[Opening DATA section]

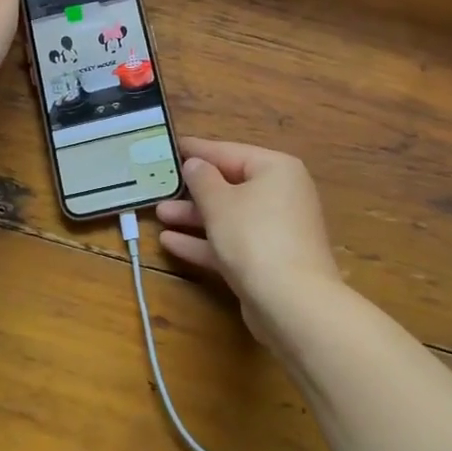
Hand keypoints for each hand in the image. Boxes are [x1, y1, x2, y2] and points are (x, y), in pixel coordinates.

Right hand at [155, 138, 343, 344]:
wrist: (292, 304)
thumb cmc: (255, 237)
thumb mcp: (219, 201)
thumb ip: (202, 179)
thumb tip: (195, 164)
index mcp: (276, 170)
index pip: (229, 152)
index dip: (197, 150)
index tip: (169, 146)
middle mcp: (280, 195)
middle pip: (229, 185)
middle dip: (192, 190)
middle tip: (160, 186)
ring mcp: (275, 231)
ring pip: (228, 216)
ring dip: (193, 216)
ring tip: (159, 214)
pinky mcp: (267, 262)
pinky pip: (231, 243)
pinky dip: (204, 241)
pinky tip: (170, 242)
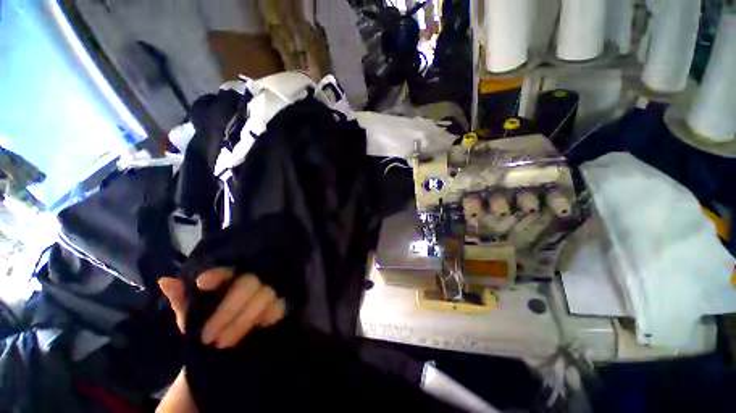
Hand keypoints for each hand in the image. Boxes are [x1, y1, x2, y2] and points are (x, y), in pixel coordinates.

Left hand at [158, 268, 285, 348]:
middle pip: (246, 285)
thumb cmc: (208, 324)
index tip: (201, 283)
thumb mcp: (191, 315)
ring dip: (242, 321)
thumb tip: (164, 280)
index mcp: (229, 278)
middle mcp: (251, 279)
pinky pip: (277, 307)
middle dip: (227, 311)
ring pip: (262, 297)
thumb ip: (181, 299)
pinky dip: (265, 318)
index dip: (218, 274)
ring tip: (223, 343)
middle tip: (208, 337)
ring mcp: (268, 290)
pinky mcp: (279, 302)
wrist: (229, 343)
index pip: (226, 270)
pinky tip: (252, 331)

[Closing DATA section]

• **WHAT YOU NEED TO DO**
Beginning with the line holding "middle mcp: (280, 195)" in the material above, restate word for word each line through the line holding "middle pip: (246, 285)", and exclude pictures.

• **SOLUTION TO THIS TASK**
middle mcp: (280, 195)
middle pip: (229, 185)
middle dip: (192, 190)
middle tip: (160, 186)
ring mcp: (275, 231)
ring pip: (228, 216)
ring dip: (193, 216)
ring tip: (159, 214)
pinky mcp: (267, 262)
pinky pip: (231, 243)
pinky dip: (204, 241)
pinky tip: (170, 242)
Hand keypoints for each hand in the image. Boxes are [x1, y1, x2, y2] and points are (x, y), in pixel coordinates.

Left hand at [158, 268, 285, 348]:
middle pip: (246, 285)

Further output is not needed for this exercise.